The exercise:
Please quote every one of the entries below word for word, keeping each line and mark unchanged.

Material:
- - -
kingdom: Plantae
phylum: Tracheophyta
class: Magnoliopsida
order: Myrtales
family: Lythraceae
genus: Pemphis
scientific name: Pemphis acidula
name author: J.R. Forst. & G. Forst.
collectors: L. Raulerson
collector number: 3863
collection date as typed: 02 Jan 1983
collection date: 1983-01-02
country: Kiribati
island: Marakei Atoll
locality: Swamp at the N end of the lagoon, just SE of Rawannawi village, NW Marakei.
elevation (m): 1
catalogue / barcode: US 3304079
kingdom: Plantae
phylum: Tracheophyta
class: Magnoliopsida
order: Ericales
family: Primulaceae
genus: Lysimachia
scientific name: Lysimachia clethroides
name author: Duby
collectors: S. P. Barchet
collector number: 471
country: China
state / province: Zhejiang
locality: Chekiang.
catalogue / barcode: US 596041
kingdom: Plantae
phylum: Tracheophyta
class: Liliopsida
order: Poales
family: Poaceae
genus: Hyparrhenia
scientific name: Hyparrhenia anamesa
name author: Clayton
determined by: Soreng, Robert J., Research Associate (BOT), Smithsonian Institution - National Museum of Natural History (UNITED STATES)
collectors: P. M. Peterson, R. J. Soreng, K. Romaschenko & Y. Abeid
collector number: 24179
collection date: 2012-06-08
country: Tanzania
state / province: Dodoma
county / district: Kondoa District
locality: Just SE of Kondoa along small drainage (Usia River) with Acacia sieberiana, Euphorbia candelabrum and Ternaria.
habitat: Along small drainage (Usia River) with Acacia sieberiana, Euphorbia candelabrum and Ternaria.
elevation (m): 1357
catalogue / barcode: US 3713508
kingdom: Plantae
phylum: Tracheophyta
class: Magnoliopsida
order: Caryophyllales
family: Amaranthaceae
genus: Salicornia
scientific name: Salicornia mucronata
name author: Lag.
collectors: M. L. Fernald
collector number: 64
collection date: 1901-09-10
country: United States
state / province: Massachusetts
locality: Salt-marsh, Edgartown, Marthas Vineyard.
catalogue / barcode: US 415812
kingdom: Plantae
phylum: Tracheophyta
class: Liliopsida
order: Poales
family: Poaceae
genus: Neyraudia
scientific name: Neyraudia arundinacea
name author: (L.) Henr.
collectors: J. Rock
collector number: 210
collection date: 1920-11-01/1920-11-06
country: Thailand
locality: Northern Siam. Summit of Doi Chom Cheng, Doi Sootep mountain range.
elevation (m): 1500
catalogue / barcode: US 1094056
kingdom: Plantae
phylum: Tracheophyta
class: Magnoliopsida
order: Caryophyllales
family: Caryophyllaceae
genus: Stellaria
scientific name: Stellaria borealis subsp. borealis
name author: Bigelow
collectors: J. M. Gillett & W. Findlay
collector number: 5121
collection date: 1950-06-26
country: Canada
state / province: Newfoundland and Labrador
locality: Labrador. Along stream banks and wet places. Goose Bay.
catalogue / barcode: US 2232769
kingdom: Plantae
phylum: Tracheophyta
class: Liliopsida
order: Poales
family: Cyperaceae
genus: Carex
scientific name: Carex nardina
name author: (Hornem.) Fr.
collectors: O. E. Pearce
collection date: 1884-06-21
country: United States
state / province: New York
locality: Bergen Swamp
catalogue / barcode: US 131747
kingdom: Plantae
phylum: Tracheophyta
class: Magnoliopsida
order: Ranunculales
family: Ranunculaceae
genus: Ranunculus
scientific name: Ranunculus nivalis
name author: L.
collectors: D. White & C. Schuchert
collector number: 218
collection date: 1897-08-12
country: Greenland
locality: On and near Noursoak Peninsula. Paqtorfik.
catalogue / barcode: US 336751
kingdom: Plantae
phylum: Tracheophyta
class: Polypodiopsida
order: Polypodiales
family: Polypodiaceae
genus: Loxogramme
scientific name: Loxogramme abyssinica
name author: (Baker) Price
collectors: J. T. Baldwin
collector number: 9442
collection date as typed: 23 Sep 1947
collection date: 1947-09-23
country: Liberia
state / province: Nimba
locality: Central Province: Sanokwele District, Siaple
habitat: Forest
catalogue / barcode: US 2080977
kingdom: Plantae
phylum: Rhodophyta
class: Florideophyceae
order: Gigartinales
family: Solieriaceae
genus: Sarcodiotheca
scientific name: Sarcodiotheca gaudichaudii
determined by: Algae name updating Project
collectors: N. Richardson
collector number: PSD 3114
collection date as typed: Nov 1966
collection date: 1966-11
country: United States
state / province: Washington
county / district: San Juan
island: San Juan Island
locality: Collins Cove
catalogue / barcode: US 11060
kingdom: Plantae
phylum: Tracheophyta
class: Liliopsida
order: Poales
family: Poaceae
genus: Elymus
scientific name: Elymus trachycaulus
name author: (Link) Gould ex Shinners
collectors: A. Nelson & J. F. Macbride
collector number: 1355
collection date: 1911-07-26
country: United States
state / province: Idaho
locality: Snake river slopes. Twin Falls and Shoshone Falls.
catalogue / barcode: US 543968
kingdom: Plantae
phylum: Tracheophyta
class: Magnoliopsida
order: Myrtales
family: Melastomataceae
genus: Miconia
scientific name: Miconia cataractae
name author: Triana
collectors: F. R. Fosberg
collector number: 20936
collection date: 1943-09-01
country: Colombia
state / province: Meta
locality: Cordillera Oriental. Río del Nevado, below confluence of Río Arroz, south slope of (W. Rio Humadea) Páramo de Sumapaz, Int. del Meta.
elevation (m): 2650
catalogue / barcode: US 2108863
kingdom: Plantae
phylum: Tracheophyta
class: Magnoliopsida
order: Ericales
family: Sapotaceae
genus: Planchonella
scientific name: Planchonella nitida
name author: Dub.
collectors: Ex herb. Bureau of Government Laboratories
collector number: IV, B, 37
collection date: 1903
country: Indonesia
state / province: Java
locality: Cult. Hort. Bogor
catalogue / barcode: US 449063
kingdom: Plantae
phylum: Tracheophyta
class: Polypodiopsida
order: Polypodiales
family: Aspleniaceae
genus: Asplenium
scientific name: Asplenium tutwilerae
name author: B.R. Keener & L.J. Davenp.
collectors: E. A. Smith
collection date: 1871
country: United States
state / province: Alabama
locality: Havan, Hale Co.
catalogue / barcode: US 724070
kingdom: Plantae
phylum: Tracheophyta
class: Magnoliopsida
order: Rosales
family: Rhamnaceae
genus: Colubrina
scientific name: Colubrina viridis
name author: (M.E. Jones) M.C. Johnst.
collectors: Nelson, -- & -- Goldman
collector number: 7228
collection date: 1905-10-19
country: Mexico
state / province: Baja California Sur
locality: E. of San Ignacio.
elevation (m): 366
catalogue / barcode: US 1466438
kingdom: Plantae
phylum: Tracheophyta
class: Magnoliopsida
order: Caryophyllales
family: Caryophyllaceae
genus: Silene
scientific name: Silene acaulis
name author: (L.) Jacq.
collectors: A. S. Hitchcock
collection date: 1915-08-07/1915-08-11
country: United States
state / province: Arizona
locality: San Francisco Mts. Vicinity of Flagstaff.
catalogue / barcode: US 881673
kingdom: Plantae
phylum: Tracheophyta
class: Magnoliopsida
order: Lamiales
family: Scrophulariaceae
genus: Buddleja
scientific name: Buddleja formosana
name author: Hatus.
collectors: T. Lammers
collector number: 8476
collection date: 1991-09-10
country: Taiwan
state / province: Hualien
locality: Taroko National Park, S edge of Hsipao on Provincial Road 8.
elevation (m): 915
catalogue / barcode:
- - -
Exercise response:
kingdom: Plantae
phylum: Tracheophyta
class: Magnoliopsida
order: Myrtales
family: Lythraceae
genus: Pemphis
scientific name: Pemphis acidula
name author: J.R. Forst. & G. Forst.
collectors: L. Raulerson
collector number: 3863
collection date as typed: 02 Jan 1983
collection date: 1983-01-02
country: Kiribati
island: Marakei Atoll
locality: Swamp at the N end of the lagoon, just SE of Rawannawi village, NW Marakei.
elevation (m): 1
catalogue / barcode: US 3304079
kingdom: Plantae
phylum: Tracheophyta
class: Magnoliopsida
order: Ericales
family: Primulaceae
genus: Lysimachia
scientific name: Lysimachia clethroides
name author: Duby
collectors: S. P. Barchet
collector number: 471
country: China
state / province: Zhejiang
locality: Chekiang.
catalogue / barcode: US 596041
kingdom: Plantae
phylum: Tracheophyta
class: Liliopsida
order: Poales
family: Poaceae
genus: Hyparrhenia
scientific name: Hyparrhenia anamesa
name author: Clayton
determined by: Soreng, Robert J., Research Associate (BOT), Smithsonian Institution - National Museum of Natural History (UNITED STATES)
collectors: P. M. Peterson, R. J. Soreng, K. Romaschenko & Y. Abeid
collector number: 24179
collection date: 2012-06-08
country: Tanzania
state / province: Dodoma
county / district: Kondoa District
locality: Just SE of Kondoa along small drainage (Usia River) with Acacia sieberiana, Euphorbia candelabrum and Ternaria.
habitat: Along small drainage (Usia River) with Acacia sieberiana, Euphorbia candelabrum and Ternaria.
elevation (m): 1357
catalogue / barcode: US 3713508
kingdom: Plantae
phylum: Tracheophyta
class: Magnoliopsida
order: Caryophyllales
family: Amaranthaceae
genus: Salicornia
scientific name: Salicornia mucronata
name author: Lag.
collectors: M. L. Fernald
collector number: 64
collection date: 1901-09-10
country: United States
state / province: Massachusetts
locality: Salt-marsh, Edgartown, Marthas Vineyard.
catalogue / barcode: US 415812
kingdom: Plantae
phylum: Tracheophyta
class: Liliopsida
order: Poales
family: Poaceae
genus: Neyraudia
scientific name: Neyraudia arundinacea
name author: (L.) Henr.
collectors: J. Rock
collector number: 210
collection date: 1920-11-01/1920-11-06
country: Thailand
locality: Northern Siam. Summit of Doi Chom Cheng, Doi Sootep mountain range.
elevation (m): 1500
catalogue / barcode: US 1094056
kingdom: Plantae
phylum: Tracheophyta
class: Magnoliopsida
order: Caryophyllales
family: Caryophyllaceae
genus: Stellaria
scientific name: Stellaria borealis subsp. borealis
name author: Bigelow
collectors: J. M. Gillett & W. Findlay
collector number: 5121
collection date: 1950-06-26
country: Canada
state / province: Newfoundland and Labrador
locality: Labrador. Along stream banks and wet places. Goose Bay.
catalogue / barcode: US 2232769
kingdom: Plantae
phylum: Tracheophyta
class: Liliopsida
order: Poales
family: Cyperaceae
genus: Carex
scientific name: Carex nardina
name author: (Hornem.) Fr.
collectors: O. E. Pearce
collection date: 1884-06-21
country: United States
state / province: New York
locality: Bergen Swamp
catalogue / barcode: US 131747
kingdom: Plantae
phylum: Tracheophyta
class: Magnoliopsida
order: Ranunculales
family: Ranunculaceae
genus: Ranunculus
scientific name: Ranunculus nivalis
name author: L.
collectors: D. White & C. Schuchert
collector number: 218
collection date: 1897-08-12
country: Greenland
locality: On and near Noursoak Peninsula. Paqtorfik.
catalogue / barcode: US 336751
kingdom: Plantae
phylum: Tracheophyta
class: Polypodiopsida
order: Polypodiales
family: Polypodiaceae
genus: Loxogramme
scientific name: Loxogramme abyssinica
name author: (Baker) Price
collectors: J. T. Baldwin
collector number: 9442
collection date as typed: 23 Sep 1947
collection date: 1947-09-23
country: Liberia
state / province: Nimba
locality: Central Province: Sanokwele District, Siaple
habitat: Forest
catalogue / barcode: US 2080977
kingdom: Plantae
phylum: Rhodophyta
class: Florideophyceae
order: Gigartinales
family: Solieriaceae
genus: Sarcodiotheca
scientific name: Sarcodiotheca gaudichaudii
determined by: Algae name updating Project
collectors: N. Richardson
collector number: PSD 3114
collection date as typed: Nov 1966
collection date: 1966-11
country: United States
state / province: Washington
county / district: San Juan
island: San Juan Island
locality: Collins Cove
catalogue / barcode: US 11060
kingdom: Plantae
phylum: Tracheophyta
class: Liliopsida
order: Poales
family: Poaceae
genus: Elymus
scientific name: Elymus trachycaulus
name author: (Link) Gould ex Shinners
collectors: A. Nelson & J. F. Macbride
collector number: 1355
collection date: 1911-07-26
country: United States
state / province: Idaho
locality: Snake river slopes. Twin Falls and Shoshone Falls.
catalogue / barcode: US 543968
kingdom: Plantae
phylum: Tracheophyta
class: Magnoliopsida
order: Myrtales
family: Melastomataceae
genus: Miconia
scientific name: Miconia cataractae
name author: Triana
collectors: F. R. Fosberg
collector number: 20936
collection date: 1943-09-01
country: Colombia
state / province: Meta
locality: Cordillera Oriental. Río del Nevado, below confluence of Río Arroz, south slope of (W. Rio Humadea) Páramo de Sumapaz, Int. del Meta.
elevation (m): 2650
catalogue / barcode: US 2108863
kingdom: Plantae
phylum: Tracheophyta
class: Magnoliopsida
order: Ericales
family: Sapotaceae
genus: Planchonella
scientific name: Planchonella nitida
name author: Dub.
collectors: Ex herb. Bureau of Government Laboratories
collector number: IV, B, 37
collection date: 1903
country: Indonesia
state / province: Java
locality: Cult. Hort. Bogor
catalogue / barcode: US 449063
kingdom: Plantae
phylum: Tracheophyta
class: Polypodiopsida
order: Polypodiales
family: Aspleniaceae
genus: Asplenium
scientific name: Asplenium tutwilerae
name author: B.R. Keener & L.J. Davenp.
collectors: E. A. Smith
collection date: 1871
country: United States
state / province: Alabama
locality: Havan, Hale Co.
catalogue / barcode: US 724070
kingdom: Plantae
phylum: Tracheophyta
class: Magnoliopsida
order: Rosales
family: Rhamnaceae
genus: Colubrina
scientific name: Colubrina viridis
name author: (M.E. Jones) M.C. Johnst.
collectors: Nelson, -- & -- Goldman
collector number: 7228
collection date: 1905-10-19
country: Mexico
state / province: Baja California Sur
locality: E. of San Ignacio.
elevation (m): 366
catalogue / barcode: US 1466438
kingdom: Plantae
phylum: Tracheophyta
class: Magnoliopsida
order: Caryophyllales
family: Caryophyllaceae
genus: Silene
scientific name: Silene acaulis
name author: (L.) Jacq.
collectors: A. S. Hitchcock
collection date: 1915-08-07/1915-08-11
country: United States
state / province: Arizona
locality: San Francisco Mts. Vicinity of Flagstaff.
catalogue / barcode: US 881673
kingdom: Plantae
phylum: Tracheophyta
class: Magnoliopsida
order: Lamiales
family: Scrophulariaceae
genus: Buddleja
scientific name: Buddleja formosana
name author: Hatus.
collectors: T. Lammers
collector number: 8476
collection date: 1991-09-10
country: Taiwan
state / province: Hualien
locality: Taroko National Park, S edge of Hsipao on Provincial Road 8.
elevation (m): 915
catalogue / barcode:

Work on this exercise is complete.